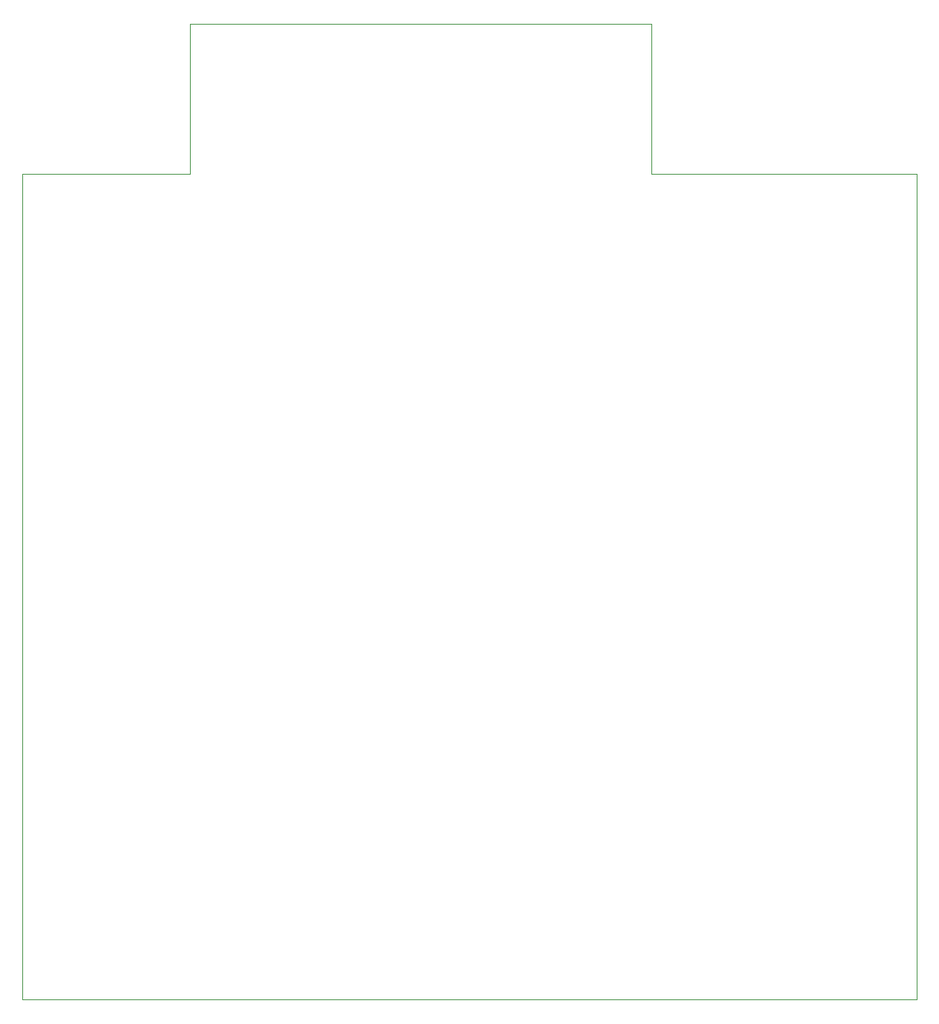
<source format=gbr>
%TF.GenerationSoftware,KiCad,Pcbnew,(5.1.6)-1*%
%TF.CreationDate,2021-03-26T11:01:25+01:00*%
%TF.ProjectId,carte_PhotodectionSimple,63617274-655f-4506-986f-746f64656374,rev?*%
%TF.SameCoordinates,Original*%
%TF.FileFunction,Profile,NP*%
%FSLAX46Y46*%
G04 Gerber Fmt 4.6, Leading zero omitted, Abs format (unit mm)*
G04 Created by KiCad (PCBNEW (5.1.6)-1) date 2021-03-26 11:01:25*
%MOMM*%
%LPD*%
G01*
G04 APERTURE LIST*
%TA.AperFunction,Profile*%
%ADD10C,0.050000*%
%TD*%
G04 APERTURE END LIST*
D10*
X161925000Y-57150000D02*
X166370000Y-57150000D01*
X161925000Y-147955000D02*
X161925000Y-57150000D01*
X260350000Y-147955000D02*
X161925000Y-147955000D01*
X260350000Y-57150000D02*
X260350000Y-147955000D01*
X247650000Y-57150000D02*
X260350000Y-57150000D01*
X180340000Y-57150000D02*
X166370000Y-57150000D01*
X180340000Y-56515000D02*
X180340000Y-57150000D01*
X180340000Y-40640000D02*
X180340000Y-56515000D01*
X231140000Y-57150000D02*
X247650000Y-57150000D01*
X231140000Y-40640000D02*
X231140000Y-57150000D01*
X180340000Y-40640000D02*
X231140000Y-40640000D01*
M02*

</source>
+--
# Exercise details:
Scan the records for the word "format" and copy every line where it is found.

# Exercise output:
<source format=gbr>
G04 Gerber Fmt 4.6, Leading zero omitted, Abs format (unit mm)*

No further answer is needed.